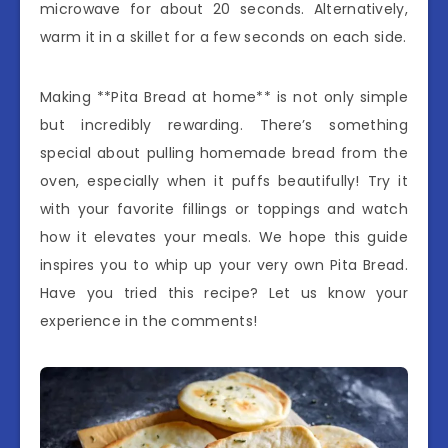
microwave for about 20 seconds. Alternatively,
warm it in a skillet for a few seconds on each side.
Making **Pita Bread at home** is not only simple
but incredibly rewarding. There’s something
special about pulling homemade bread from the
oven, especially when it puffs beautifully! Try it
with your favorite fillings or toppings and watch
how it elevates your meals. We hope this guide
inspires you to whip up your very own Pita Bread.
Have you tried this recipe? Let us know your
experience in the comments!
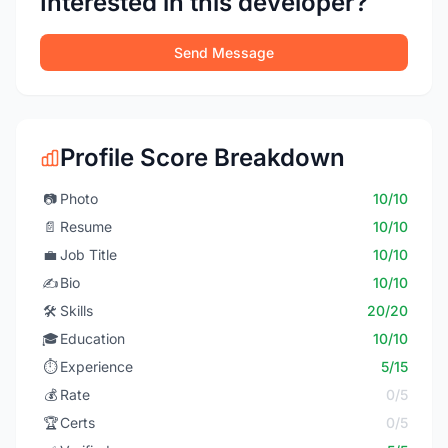
Interested in this developer?
Send Message
Profile Score Breakdown
📷
Photo
10/10
📄
Resume
10/10
💼
Job Title
10/10
✍️
Bio
10/10
🛠️
Skills
20/20
🎓
Education
10/10
⏱️
Experience
5/15
💰
Rate
0/5
🏆
Certs
0/5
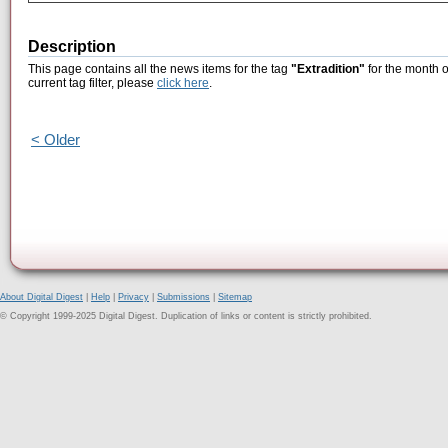
Description
This page contains all the news items for the tag
"Extradition"
for the month o
current tag filter, please
click here
.
< Older
About Digital Digest
|
Help
|
Privacy
|
Submissions
|
Sitemap
© Copyright 1999-2025 Digital Digest. Duplication of links or content is strictly prohibited.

══════

**Work request:** Copy out the text of all the material above with every "Pita Bread" swapped for "Naan" and everything else unchanged, omitting the pictures.

**Your response:**
microwave for about 20 seconds. Alternatively,
warm it in a skillet for a few seconds on each side.
Making **Naan at home** is not only simple
but incredibly rewarding. There’s something
special about pulling homemade bread from the
oven, especially when it puffs beautifully! Try it
with your favorite fillings or toppings and watch
how it elevates your meals. We hope this guide
inspires you to whip up your very own Naan.
Have you tried this recipe? Let us know your
experience in the comments!
Interested in this developer?
Send Message
Profile Score Breakdown
📷
Photo
10/10
📄
Resume
10/10
💼
Job Title
10/10
✍️
Bio
10/10
🛠️
Skills
20/20
🎓
Education
10/10
⏱️
Experience
5/15
💰
Rate
0/5
🏆
Certs
0/5
Description
This page contains all the news items for the tag
"Extradition"
for the month o
current tag filter, please
click here
.
< Older
About Digital Digest
|
Help
|
Privacy
|
Submissions
|
Sitemap
© Copyright 1999-2025 Digital Digest. Duplication of links or content is strictly prohibited.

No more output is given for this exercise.